Open spaces are shrinking, housing affordability is plummeting, and utility services — water, gas, and electricity — are stretched to their limits. Noise and air pollution have worsened, while waste generation has skyrocketed.
‘Mixed land use can benefit a city only when properly regulated,’ viewed former BIP president Fazle Reza Sumon.
‘In Dhaka, it’s been implemented haphazardly and politically. Rajuk often changes zoning rules to serve influential quarters rather than the public interest,’ he added.
He noted that while introduction of mixed use allows residents to access daily services within walking distance, Dhaka’s version has tilted entirely towards commercial expansion, erasing the balance that urban planners intended.
‘Unregulated commercialisation has made many neighborhoods unlivable,’ Sumon added.
Even areas like Khilgaon, Rajarbagh, and Bashabo’s Wahab Colony — originally meant for working-class housing — were reclassified in 2021 as ‘residential-commercial’ zones.
Urban experts say that such frequent policy shifts not only create confusion but also undermine long-term planning.
Amid criticism, the government revised the new Detailed Area Plan better known as DAP in 2023 — barely a year after it was gazette — following pressure from real estate developers.
The revision allowed buildings two to four storeys taller than originally permitted and expanded the scope of commercial zoning.
‘These decisions were taken without assessing their cumulative impact. They created immediate financial gain for a few, but long-term chaos for millions.’ said Adil.
Dhaka’s population density has reached alarming levels — now standing at around 600 people per acre.
The United Nations recommends a maximum of 120 people per acre for a healthy urban environment.
By comparison, Tokyo, the world’s largest city with 33 million people, houses fewer than 90 people per acre, Singapore 80 people, New York 112 people, and Sydney 58 people.
This stark disparity highlights how overstretched Dhaka’s land and services have become, said Adil.
Adding to the problem, Rajuk is not the sole custodian of all planned zones.
The National Housing Authority oversees Mirpur, Mohammadpur, and Lalmatia, while the Public Works Department manages Dhanmondi and Tejgaon.
Such fragmented authority often leads to overlapping jurisdictions and inconsistent enforcement.
Gulshan, Banani, Baridhara, and Uttara were developed under Rajuk’s direct supervision, but even there, policy loopholes have allowed excessive commercial growth, said planner Ashraful Islam.
‘We tried to rationalise the disputes by declaring certain roads as commercial, since people were already using them that way,’ he said.

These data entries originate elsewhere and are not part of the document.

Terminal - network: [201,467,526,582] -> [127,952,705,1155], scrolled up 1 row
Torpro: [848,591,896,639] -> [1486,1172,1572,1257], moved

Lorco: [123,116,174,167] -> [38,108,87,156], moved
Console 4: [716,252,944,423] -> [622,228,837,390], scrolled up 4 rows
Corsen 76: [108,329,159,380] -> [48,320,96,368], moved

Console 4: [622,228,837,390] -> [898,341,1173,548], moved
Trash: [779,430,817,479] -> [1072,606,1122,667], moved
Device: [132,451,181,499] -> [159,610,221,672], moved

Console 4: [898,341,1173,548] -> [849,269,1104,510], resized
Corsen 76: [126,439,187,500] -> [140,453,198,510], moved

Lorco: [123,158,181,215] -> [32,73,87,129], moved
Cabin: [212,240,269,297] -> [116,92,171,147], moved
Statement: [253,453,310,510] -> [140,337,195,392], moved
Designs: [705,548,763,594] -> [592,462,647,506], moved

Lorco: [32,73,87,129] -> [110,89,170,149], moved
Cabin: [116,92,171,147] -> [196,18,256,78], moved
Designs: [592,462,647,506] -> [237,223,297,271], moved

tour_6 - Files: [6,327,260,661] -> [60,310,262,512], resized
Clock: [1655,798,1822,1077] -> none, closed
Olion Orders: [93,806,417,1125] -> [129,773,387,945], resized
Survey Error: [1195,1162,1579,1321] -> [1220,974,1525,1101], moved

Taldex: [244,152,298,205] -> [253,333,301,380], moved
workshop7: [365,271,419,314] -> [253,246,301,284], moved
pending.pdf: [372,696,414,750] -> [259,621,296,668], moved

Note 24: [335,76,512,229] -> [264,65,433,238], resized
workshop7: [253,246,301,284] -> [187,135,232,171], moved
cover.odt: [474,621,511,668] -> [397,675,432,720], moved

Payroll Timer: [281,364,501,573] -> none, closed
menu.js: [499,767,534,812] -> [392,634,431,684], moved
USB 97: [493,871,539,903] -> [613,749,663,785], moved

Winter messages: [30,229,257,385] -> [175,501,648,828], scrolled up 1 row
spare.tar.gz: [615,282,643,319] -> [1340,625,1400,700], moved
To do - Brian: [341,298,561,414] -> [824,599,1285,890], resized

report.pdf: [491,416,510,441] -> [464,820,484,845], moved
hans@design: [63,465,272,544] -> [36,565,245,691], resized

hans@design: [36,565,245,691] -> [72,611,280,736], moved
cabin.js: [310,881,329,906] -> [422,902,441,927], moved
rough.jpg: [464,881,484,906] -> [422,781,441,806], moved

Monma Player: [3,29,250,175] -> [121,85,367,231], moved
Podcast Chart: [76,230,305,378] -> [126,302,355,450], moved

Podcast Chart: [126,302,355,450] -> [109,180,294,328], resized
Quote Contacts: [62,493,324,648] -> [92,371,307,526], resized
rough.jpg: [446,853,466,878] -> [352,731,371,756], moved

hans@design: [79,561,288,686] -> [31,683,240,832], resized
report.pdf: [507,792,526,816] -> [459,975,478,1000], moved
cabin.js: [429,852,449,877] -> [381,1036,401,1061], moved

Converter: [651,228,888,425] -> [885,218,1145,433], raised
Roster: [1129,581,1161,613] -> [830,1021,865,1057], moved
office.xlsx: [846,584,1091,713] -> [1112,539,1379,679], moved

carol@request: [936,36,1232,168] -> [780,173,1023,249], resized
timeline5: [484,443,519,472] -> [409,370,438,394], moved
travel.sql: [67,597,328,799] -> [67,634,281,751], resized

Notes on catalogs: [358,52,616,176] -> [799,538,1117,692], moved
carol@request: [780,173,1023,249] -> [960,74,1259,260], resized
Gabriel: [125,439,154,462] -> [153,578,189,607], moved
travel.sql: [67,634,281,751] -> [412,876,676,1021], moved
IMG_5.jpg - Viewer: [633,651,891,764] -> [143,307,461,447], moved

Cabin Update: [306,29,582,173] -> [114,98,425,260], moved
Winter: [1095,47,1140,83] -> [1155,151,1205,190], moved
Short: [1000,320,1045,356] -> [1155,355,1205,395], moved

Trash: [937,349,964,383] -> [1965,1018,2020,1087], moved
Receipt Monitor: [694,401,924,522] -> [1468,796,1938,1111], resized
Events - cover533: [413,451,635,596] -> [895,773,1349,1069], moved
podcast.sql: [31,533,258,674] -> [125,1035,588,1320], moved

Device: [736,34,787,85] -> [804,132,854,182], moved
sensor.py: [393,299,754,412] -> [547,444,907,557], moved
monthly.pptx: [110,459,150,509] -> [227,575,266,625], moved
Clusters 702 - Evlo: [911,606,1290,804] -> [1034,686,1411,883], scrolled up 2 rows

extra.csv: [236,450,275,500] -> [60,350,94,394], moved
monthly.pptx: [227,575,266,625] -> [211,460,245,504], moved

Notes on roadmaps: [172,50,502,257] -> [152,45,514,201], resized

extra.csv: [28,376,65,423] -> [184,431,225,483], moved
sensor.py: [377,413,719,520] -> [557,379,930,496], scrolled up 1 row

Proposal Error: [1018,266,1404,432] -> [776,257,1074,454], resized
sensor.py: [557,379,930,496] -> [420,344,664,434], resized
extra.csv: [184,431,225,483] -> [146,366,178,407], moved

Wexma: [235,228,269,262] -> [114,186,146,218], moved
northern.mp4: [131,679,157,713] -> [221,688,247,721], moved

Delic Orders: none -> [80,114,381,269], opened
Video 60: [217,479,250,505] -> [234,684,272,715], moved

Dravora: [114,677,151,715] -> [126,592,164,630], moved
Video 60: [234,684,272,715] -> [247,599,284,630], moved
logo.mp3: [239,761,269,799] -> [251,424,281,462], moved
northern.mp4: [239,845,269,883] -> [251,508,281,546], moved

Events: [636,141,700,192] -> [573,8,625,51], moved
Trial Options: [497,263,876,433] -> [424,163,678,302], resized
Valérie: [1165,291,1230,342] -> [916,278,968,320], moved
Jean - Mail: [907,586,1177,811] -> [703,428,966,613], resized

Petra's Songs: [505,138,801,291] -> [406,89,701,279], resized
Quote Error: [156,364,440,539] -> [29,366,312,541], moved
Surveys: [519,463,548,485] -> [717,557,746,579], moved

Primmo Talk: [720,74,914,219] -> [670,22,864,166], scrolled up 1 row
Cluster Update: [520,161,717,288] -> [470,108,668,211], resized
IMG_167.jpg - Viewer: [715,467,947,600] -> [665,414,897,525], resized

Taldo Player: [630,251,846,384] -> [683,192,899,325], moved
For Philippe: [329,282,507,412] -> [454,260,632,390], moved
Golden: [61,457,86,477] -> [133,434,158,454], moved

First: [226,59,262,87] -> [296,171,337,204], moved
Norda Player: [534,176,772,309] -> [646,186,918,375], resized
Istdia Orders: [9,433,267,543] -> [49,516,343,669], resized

Yet this ‘legalisation’ of violations has drawn strong criticism from urban experts.
‘When the government retroactively approves what was once illegal, it encourages more violations, said Sumon. ‘Dhaka is turning into a vertical slum in the name of development,’ he added.
Urban planners are urging the government to conduct a comprehensive study on the social and environmental impacts of land use conversion before allowing further changes.
They recommend restoring residential zoning in over-commercialised neighborhoods, imposing stricter construction caps, and ensuring equitable distribution of services.
‘Dhaka’s transformation has reached a critical point. If this pattern continues, the city will lose all its planned features within a decade. The challenge is not just about zoning — it’s about the survival of urban life itself,’ warned Adil.